Rocky gratefully climbed on her treatment table with her nose and mouth peering through the open slot at the top of the table. Tess talked as she pressed her thumbs and knuckles into key places on Rocky’s back.

“It was a sheer waste of time for me not to come clean with my synesthesia when I was working full-time. I would have had a different shingle like, ‘Synesthesia assisted techniques.’ People are more accepting now; ten years ago it was harder. Do you want to know how I see your body?”

“Sure, what do you see?” said Rocky.

Rocky was relieved to hear Tess talk. It kept her from thinking about the next archery lesson and Hill.

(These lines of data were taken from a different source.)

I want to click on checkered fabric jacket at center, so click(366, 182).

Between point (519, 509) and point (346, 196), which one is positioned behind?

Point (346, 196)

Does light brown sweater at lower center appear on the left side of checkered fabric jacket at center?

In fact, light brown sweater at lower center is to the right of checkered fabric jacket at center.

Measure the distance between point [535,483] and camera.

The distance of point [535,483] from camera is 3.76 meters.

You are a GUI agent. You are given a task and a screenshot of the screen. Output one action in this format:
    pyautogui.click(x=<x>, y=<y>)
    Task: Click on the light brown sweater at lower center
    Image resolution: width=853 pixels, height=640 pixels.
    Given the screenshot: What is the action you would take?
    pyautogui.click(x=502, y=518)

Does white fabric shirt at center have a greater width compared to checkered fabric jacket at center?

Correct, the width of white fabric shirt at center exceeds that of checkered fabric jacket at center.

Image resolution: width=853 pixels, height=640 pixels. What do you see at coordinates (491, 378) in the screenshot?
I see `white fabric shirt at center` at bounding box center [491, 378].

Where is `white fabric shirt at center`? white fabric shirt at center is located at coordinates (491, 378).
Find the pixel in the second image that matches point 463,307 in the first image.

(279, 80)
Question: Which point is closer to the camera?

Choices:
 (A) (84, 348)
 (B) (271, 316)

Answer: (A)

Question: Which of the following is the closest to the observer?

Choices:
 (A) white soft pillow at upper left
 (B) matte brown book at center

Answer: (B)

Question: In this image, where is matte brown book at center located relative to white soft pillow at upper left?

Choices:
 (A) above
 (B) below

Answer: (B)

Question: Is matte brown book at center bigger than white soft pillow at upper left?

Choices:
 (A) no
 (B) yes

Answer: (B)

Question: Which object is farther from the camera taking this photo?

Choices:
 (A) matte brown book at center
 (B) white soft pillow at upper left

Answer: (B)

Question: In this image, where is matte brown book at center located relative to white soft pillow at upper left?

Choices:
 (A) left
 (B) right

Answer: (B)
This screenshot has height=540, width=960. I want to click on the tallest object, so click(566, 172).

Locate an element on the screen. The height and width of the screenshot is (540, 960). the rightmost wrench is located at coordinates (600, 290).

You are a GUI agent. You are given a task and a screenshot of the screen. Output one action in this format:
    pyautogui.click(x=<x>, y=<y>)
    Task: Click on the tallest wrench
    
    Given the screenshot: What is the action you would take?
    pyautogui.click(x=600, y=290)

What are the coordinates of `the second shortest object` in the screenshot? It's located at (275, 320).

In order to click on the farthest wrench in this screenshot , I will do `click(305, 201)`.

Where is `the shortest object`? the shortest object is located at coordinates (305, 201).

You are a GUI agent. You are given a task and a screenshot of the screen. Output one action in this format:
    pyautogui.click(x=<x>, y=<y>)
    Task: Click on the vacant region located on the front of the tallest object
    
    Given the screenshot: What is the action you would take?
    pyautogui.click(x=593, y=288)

“Most bodyworkers see through their hands. There are the mechanical ones who see the body in an architectural way, bones attached by joints and ligaments and tendons and nerves. Their hands see which muscle is pulled tight, which tendon has sprung. And their hands send them a picture of what’s out of place and they figure out how to get it back in place.”

Tess’s hands paused over the area between Rocky’s shoulder blades, then jumped to a place at the back of her neck, and with surprising gentleness, she placed a knuckle above her tailbone. Rocky felt a clear buzz run up her spine.

“Now others see or feel a certain tick, a rhythm that each person has. It’s not a pulse from blood pumping, they say it’s something else, and by tuning into it, they can tell if it’s too erratic, too fast. The PT sort of joins with it and changes the beat. I don’t know how to do that. Not my style. When I close my eyes, I see a picture of your body, color and texture.”

She placed one hand on the front of Rocky’s left shoulder and one on the backside and guided the shoulder in a small circular motion.

“I see some burnt umber here. Not screaming orange, but tiny muscles that have been overtaxed and need time to repair. The body is amazing; you let these muscles rest for two days and they’ll be ready to go again. You might consider using some moderation.”

“I’ve never been good with moderation,” said Rocky through the hole in the table.

Tess placed a shockingly hot palm on the small of Rocky’s back.

“Oh. Now this is interesting. I feel a swarm of pollen-filled bumblebees. Not really, but that’s the sort of buzz I get. This area is about sex and creativity. Generativity.”

Rocky abruptly pushed her body up with both hands. “Thanks, Tess. That’s all the healthy intervention my body can stand.” She swung her legs around and leapt off the table. She grabbed her parka and left. When she got into the yellow truck, she felt the gushing drone of honeybees, drunk with nectar, between her hipbones.